Listos para resucitar

Desde aquella mañana, alegre y florecida de la Pascua, todo cambió ..., al menos, todo está llamado a cambiar para los cristianos. Las gentes giran y hablan en torno a una tumba vacía, abierta ... Pedro, los otros apóstoles, las mujeres ... corren, se buscan, se cruzan en los caminos, todos con la misma información: " La piedra está removida, el sepulcro está vacío y el Señor ha resucitado". Hay una gran diferencia entre nuestras tumbas vacías, preparadas y prepagadas en espera de que alguien muera y la tumba vacía de Cristo. En torno a nuestros sepulcros se esconde la tristeza y e disimula la pena; al rededor de la tumba vacía de Cristo nace la vida, la alegría, la fe y la esperanza. Esta es la tumba, ¡extraña tumba!, que se convierte en motivación y plenitud de nuestra fe. Creer en la Resurrección de Cristo es creer que la tumba está ya definitivamente abierta, no sólo para él sino también para todos los que creemos en Él. Es una invitación urgente, un imperativo de nuestro Capitán que nos invita a resucitar, a levantarnos del sueño, a dar un paso hacia adelante, a superar el miedo a la muerte, necesaria para lograr el reino de la libertad.

Dios de vivos, no de muertos

No cabe duda de que la muerte acaba con todas las posibilidades humanas. Sólo quien sea capaz de dominar y vencer la muerte, podrá mantener por siempre en pié una esperanza victoriosa y segura.
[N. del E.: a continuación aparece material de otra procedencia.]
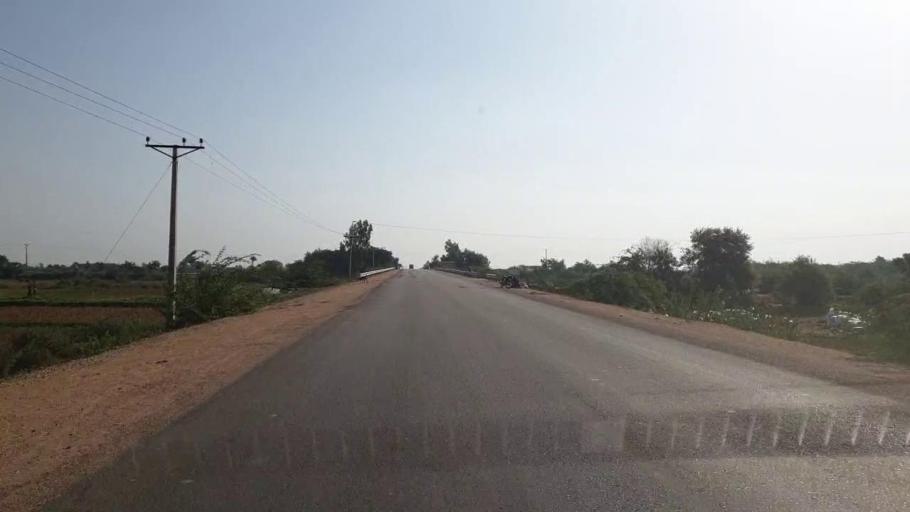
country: PK
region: Sindh
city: Tando Bago
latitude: 24.6580
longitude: 68.9708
Ante el hecho de la Resurrección los cristianos creemos que cuando todas las posibilidades y esperanzas humanas se han agotado, Dios sale a nuestro paso, nos muestra la tumba vacía y sobre todo nos hace ver otra posibilidad, que sólo está en sus manso: la de la vida. Pues Él es "un Dios de vivos y  no de muertos" , ésta es la Buena Noticia, el Evangelio, algo que escuchamos todos los días, pero parece que vivimos y morimos sin creer suficientemente en esta única y gran verdad.
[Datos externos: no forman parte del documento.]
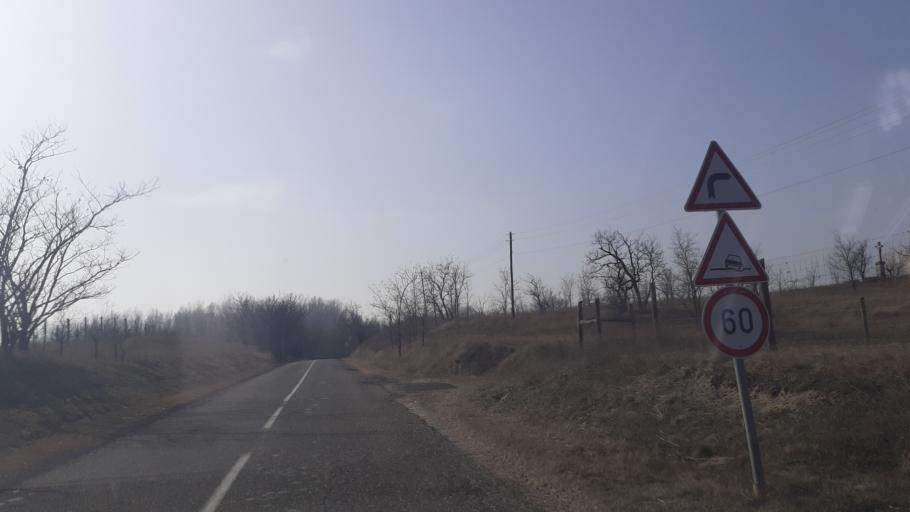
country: HU
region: Pest
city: Orkeny
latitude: 47.0494
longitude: 19.3252
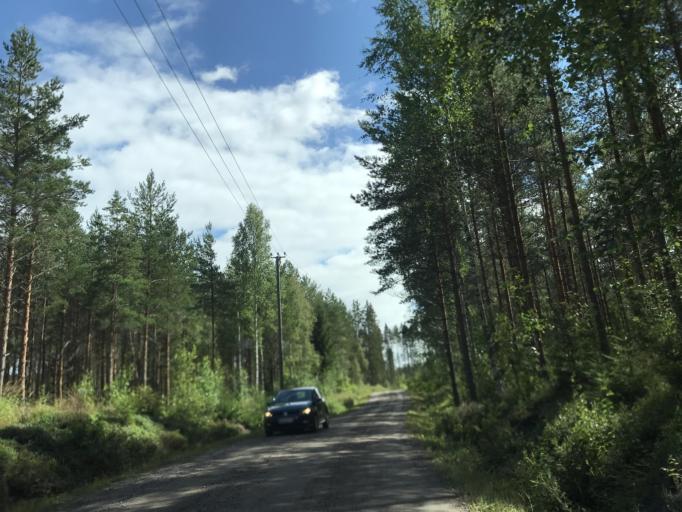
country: FI
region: Uusimaa
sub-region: Helsinki
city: Kaerkoelae
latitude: 60.6378
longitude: 23.8245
Toda posibilidad, por inútil y absurda que parezca, por limitada y pobre que se ofrezca, todo queda superado y posibilitado en una tumba vacía, que nunca podrá ser llenada por la muerte o la destrucción. Ciertamente parece una gran contradicción. pues lo único que puede llenar el vació y el miedo de nuestras limitaciones es la ilimitada y divina dimensión de una tumba vacía, la de Jesús Resucitado.

El ausente presente

 

Otra nueva contradicción, aparente, por supuesto. Para nuestros ojos humanos, Dios está ausente, lejano invisible ... para los ojos del corazón y de la fe Dios es cercano, más íntimo que uno mismo, Dios es el Espíritu, el "oxígeno" que nos da vida, el amigo, el Padre, el confidente, el caminante que nos habla; y porque vive, nos llena de vida ... Jesús anda por las ciudades y los campos, por las casas y los carros, por las calles o por los centros del dolor ... Jesús está entre nosotros, aunque a veces no se aparezca o no lo distingamos .... El está Resucitado, sus discípulos no siempre le vieron y reconocieron. El es el jardinero que de madrugada habla con María Magdalena, Él es el peregrino que al atardecer se une a otros dos discípulos en el camino de Emaus, Él es el desconocido que nada por todas las playas de los lagos y mares, por todos nuestros caminos y riveras ... También hoy se presenta ante nosotros, sin que nos demos cuenta ... porqué Él está vivo, dejó la tumba .

Sólo nos pide Vivir, que es tanto como compartir con Él,, Jesús se hace presente en el prójimo, sea éste cercano, lejano, necesitado o allegado .... Compartir con Él, lo mismo que las gentes de Galilea , el pan cotidiano, el techo amigo, el cántaro de agua, la charla de la tarde. Vigilar es estar atentos, pues Él puede venir, inesperadamente, sorpresivamente ... Por eso insistentemente nos lanza su grito urgente.